Avoiding renal damage

Avoiding renal damage is a safety priority for patients with diabetes

Avoiding renal damage is a key priority when considering improving the quality and safety of care for patients with diabetes.

In a recent UK based study, the increased risk of developing chronic kidney disease in people with diabetes was eight times higher in women and over twelve times higher in men compared to those without diabetes 1.

Commissioning  Diabetes and Kidney Care Services

In order to enable the best management of kidney disease in diabetes from prevention to treatment, a large group of stakeholders from clinicians to patient groups have developed a report entitled Commissioning Diabetes and Kidney Care Services published by Diabetes UK and Kidney Care. The report includes a high level intervention map describing key interventions for an ideal diabetes and kidney services 'without walls'.

Reducing the rate of kidney deterioration in patients with diabetes

The Heart of England NHS Trust have produced a report, Service redesign: early identification of patients at risk of developing end-stage kidney disease, which outlines in detail a patient safety initiative to reduce the rate of kidney deterioration in patients with diabetes. It includes specifics of the methods used to deliver improved care and the cost savings associated with the programme. It has a detailed analysis of the implementation and its barriers.
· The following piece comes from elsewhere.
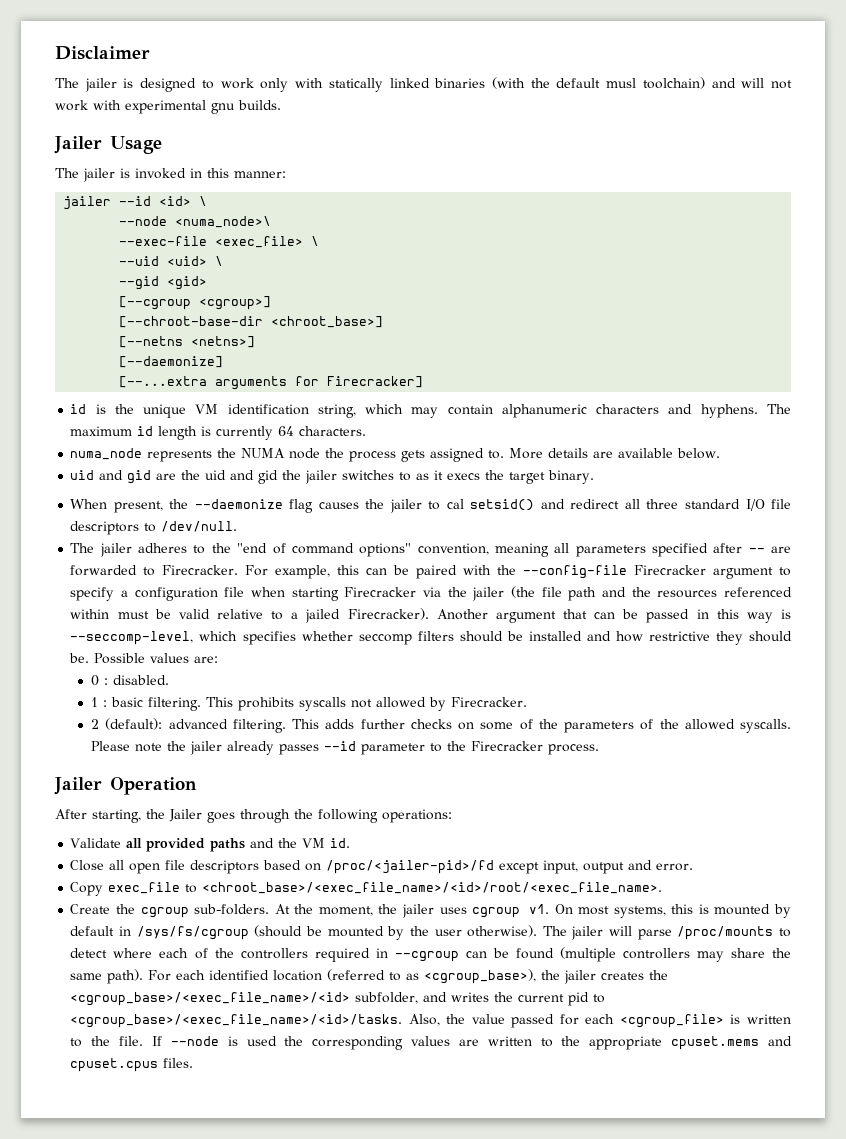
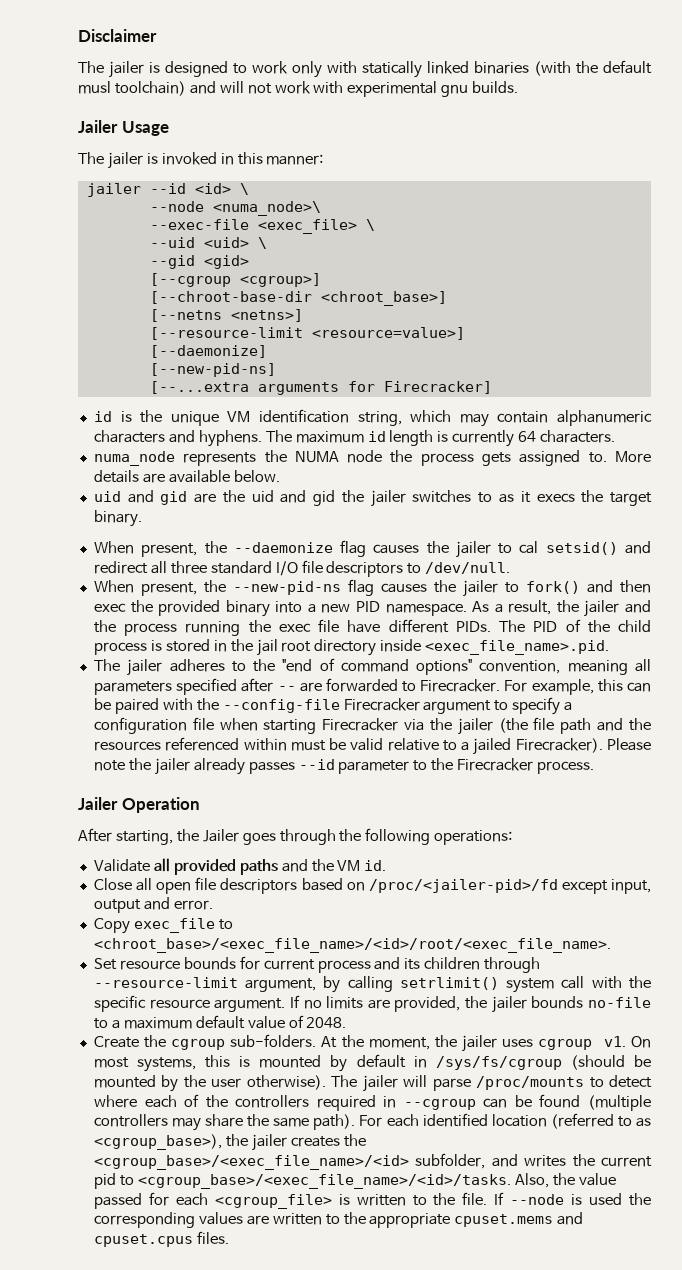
(256, 342) none -> [149,327,465,340] // [--resource-limit <resource=value>]
(224, 362) none -> [149,363,276,377] // [--new-pid-ns]
(238, 526) none -> [93,579,651,597] [93,600,651,617] [93,619,651,636] [93,639,610,656] // When present, the --new-pid-ns flag causes the jailer to fork() and then exec the provided binary into a new PID namespace. As a result, the jailer and the process running the exec file have different PIDs. The PID of the child process is stored in the jail root directory inside <exec_file_name>.pid.
[436,609,791,623] [70,631,793,645] [69,653,219,664] [91,675,170,686] [91,697,528,711] [91,718,792,733] Another argument that can be passed in this way is --seccomp-level, which specifies whether seccomp filters should be installed and how restrictive they should be. Possible values are: // 0 : disabled. // 1 : basic filtering. This prohibits syscalls not allowed by Firecracker. // 2 (default): advanced filtering. This adds further checks on some of the parameters of the allowed syscalls. -> (603, 745) none
(663, 888) none -> [93,956,541,973] [93,976,651,993] [93,995,651,1013] [93,1015,347,1029] // Set resource bounds for current process and its children through --resource-limit argument, by calling setrlimit() system call with the specific resource argument. If no limits are provided, the jailer bounds no-file to a maximum default value of 2048.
Diabetes with Kidney Disease: Key Facts

Designed as an update for healthcare professionals involved in diabetes care in both primary and secondary settings along with commissioners, the diabetes and kidney care publication Diabetes with Kidney Disease: Key Facts provides up to date factual information. It covers all areas of diabetes and kidney disease from its epidemiology to interventions for prevention and treatment. It also highlights recently published examples of best practice in this area.

NICE guidelines

The National Institute for Health and Care Excellence have produced guidelines summarising the evidence base for best management of people with kidney disease in primary care. Researchers in The ENABLE – ‘Enhancing Care and Saving Lives of people with CKD’ study implemented a care bundle based on this evidence across 26 GP practices. They describe the impact this improvement intervention has had on care, particularly around improving self-management for patients.

References

  1. Hippisley-Cox J, Coupland C. Predicting the risk of chronic kidney disease in men and women in England and Wales: prospective derivation and external validation of the QKidney scores. BMC Fam Pract. 2010; 11:49.